Anxiety about returning to school. What to do?

It is normal for children to experience some anxiety as the start of the school year approaches. Younger children may be concerned because they are leaving their parents, while older children may be concerned about their studies, new colleagues, or even meeting friends after the summer months.

This year's schools are different. Teachers and students from the 2nd cycle onwards wear masks and interactions are limited. The uncertainty of the situation, the possibility of becoming ill, and changes in routines can cause stress and anxiety in many students and parents.

It is important to be aware of possible changes in your child's mood and behavior, anxiety can manifest itself in a variety of ways, including increased irritability, changes in sleep, loss of appetite, lack of concentration, lower energy, physical symptoms such as nausea, muscle tension or dizziness, refusal to attend school, sadness or crying.

The best way to assist your child if he exhibits any of these symptoms depends on his age. It does not help to avoid discussing COVID-19. It's critical to recognise the situation in an age-appropriate way.

  • Communicate with your child frequently and listen to his concerns. Children may have many questions about wearing a mask for several hours, what happens if someone becomes ill with COVID-19, and whether they can play with their friends. It is critical to allow the child to ask all of the questions, to listen to them, and to give them space to express their fears. Make some unhurried time to give her your undivided attention. Be truthful about what you know and don't know. When you don't know something, admit it. You can tell older children that these are uncertain times and that even adults are learning the best ways to live so that we are all safe. To younger children, simply explain that you don't know everything and that adults don't always have all the answers, and that's okay. 
  • Help your child in focusing on what they can control in the fight against the pandemic, such as hand washing, wearing a mask, and practising social distancing.
  • To maintain a healthy body and mind, make sure he gets enough sleep, is physically active, and eats healthy foods.
  • Encourage your child to pursue his interests, whether they are reading, playing outside, or other activities.
  • Explain to your child what you know about the school year or classroom to assist them in mentally preparing.
  • Create a structured daily routine that includes sleep schedules.
  • If possible, visit your child's school before the first day of school and allow them to meet the teacher in a social distancing situation.
  • Help your child adjust to the precautions that must be taken by having him or her practise wearing a mask at home.

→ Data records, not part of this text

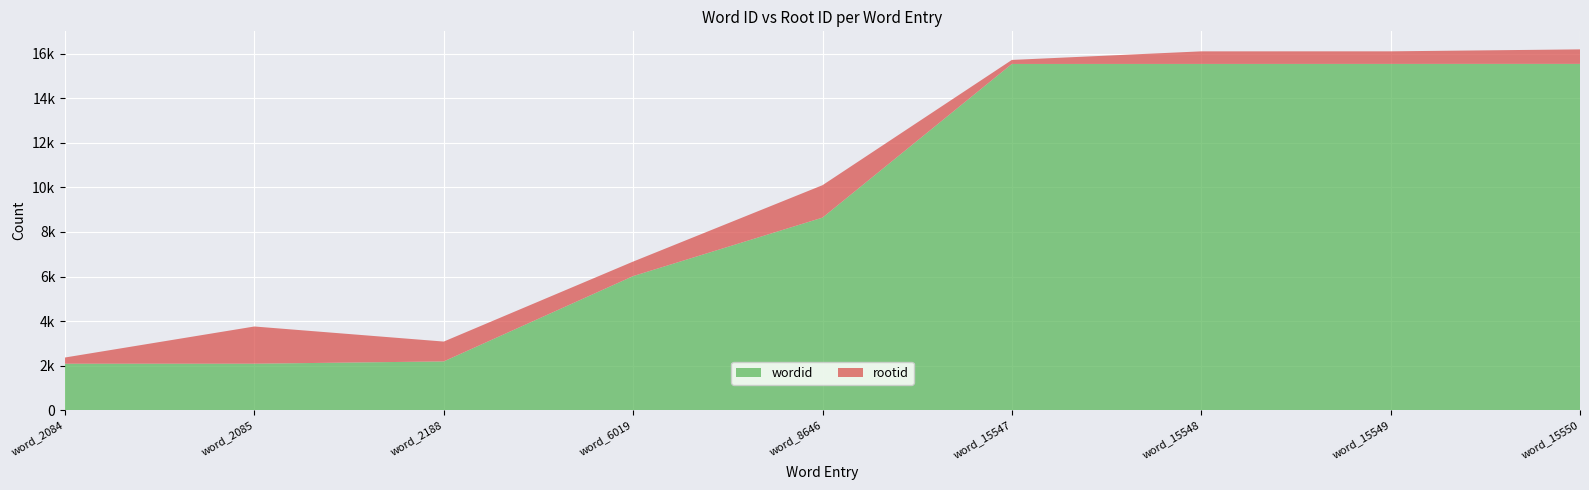

Reading left to right, list all the values displayed in this chart.

wordid: word_2084=2084	word_2085=2085	word_2188=2188	word_6019=6019	word_8646=8646	word_15547=15547	word_15548=15548	word_15549=15549	word_15550=15550
rootid: word_2084=279	word_2085=1671	word_2188=891	word_6019=652	word_8646=1456	word_15547=181	word_15548=565	word_15549=565	word_15550=652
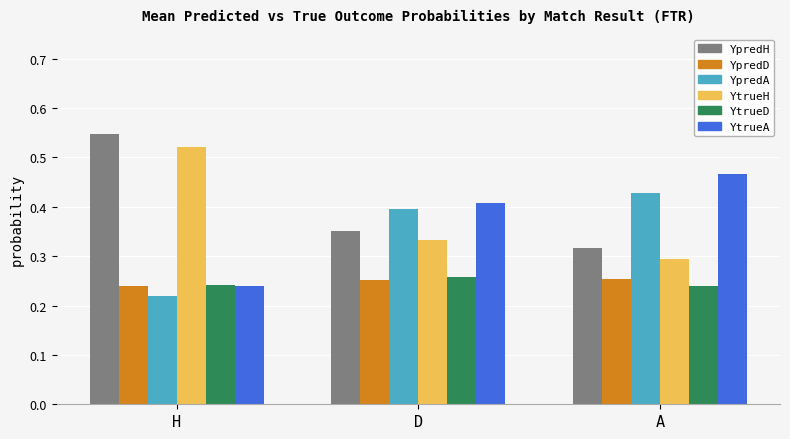

At how many categories does at least one series exceed 0?

3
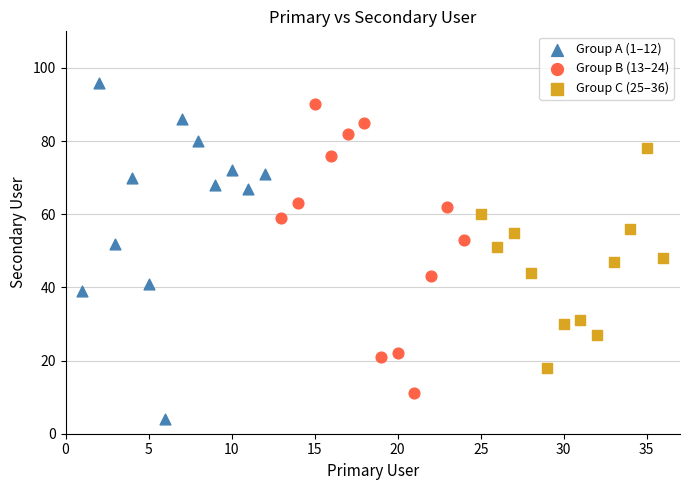

Which series reaches the minimum Y coordinate?

Group A (1–12)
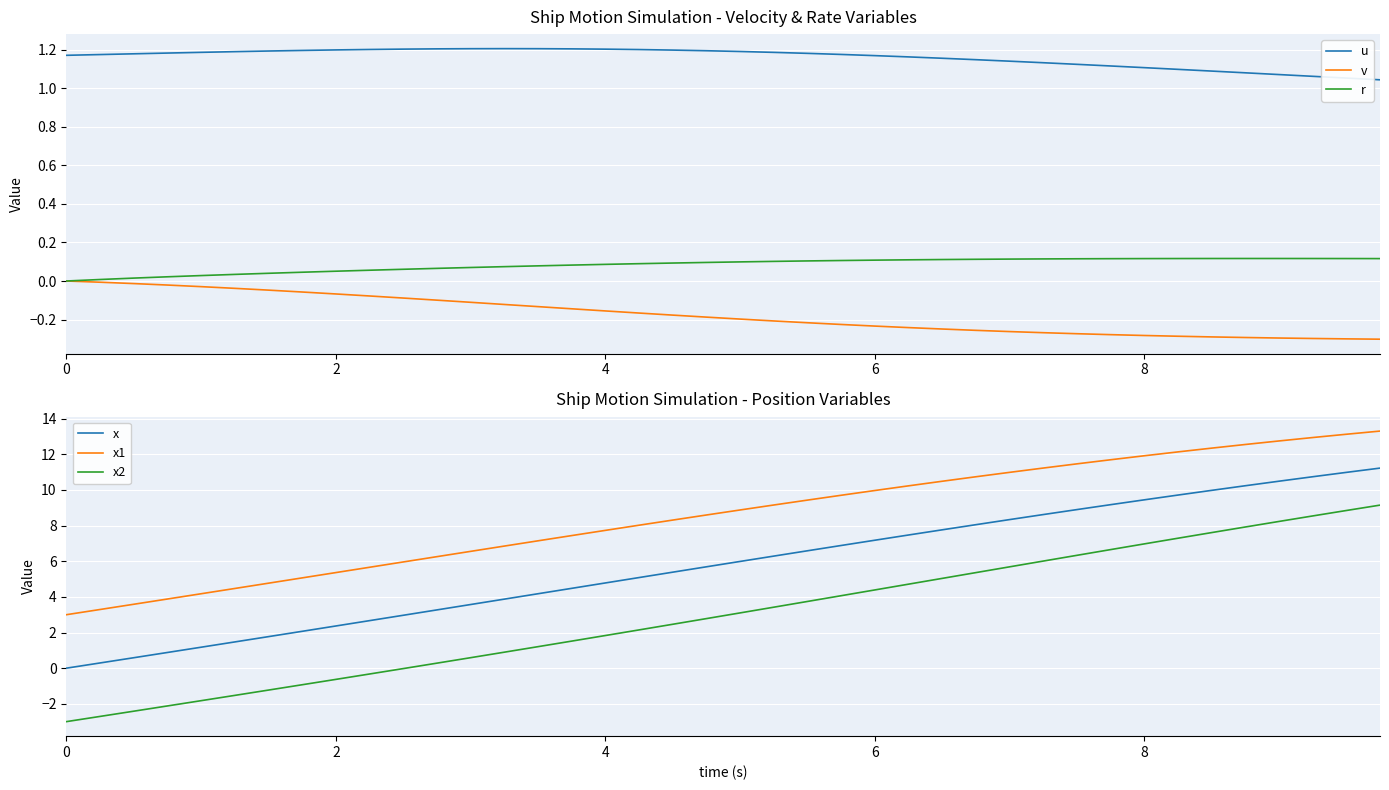

True or false: u and r intersect in this chart.

False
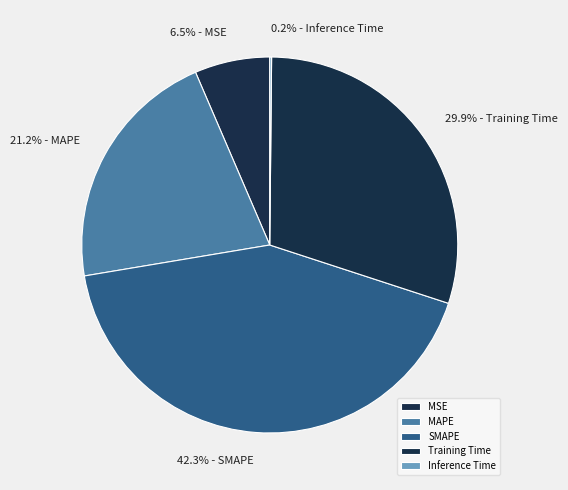

What percentage is the Training Time slice, to the nearest percent?

30%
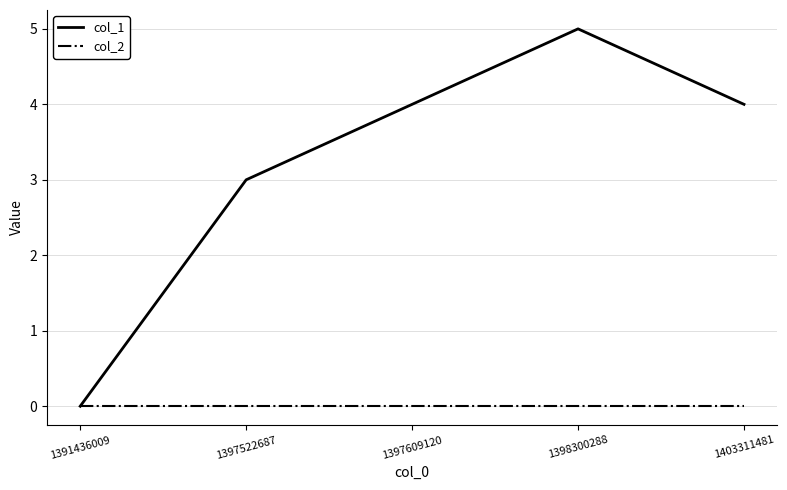

What is the spread (max minus min) of values at 1397522687?

3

It's natural for him to be uncomfortable, but explain that it's an important way for him to help protect others.
  • Teach your child breathing exercises that he can do when he feels anxious.
  • Leave positive or encouraging notes in his backpack.

If your child exhibits symptoms of anxiety and is having difficulty dealing with the situation, don't hesitate to seek professional help.

In these uncertain times, it is important for parents to take steps to take care of themselves. Talk with your child about your own feelings and coping mechanisms to deal with anxiety. One way to help your child is to model healthy behaviours and coping skills.

Teaching what it means to accept uncertainty—and showing that you can persevere despite that uncertainty—is teaching your child a lesson in resilience.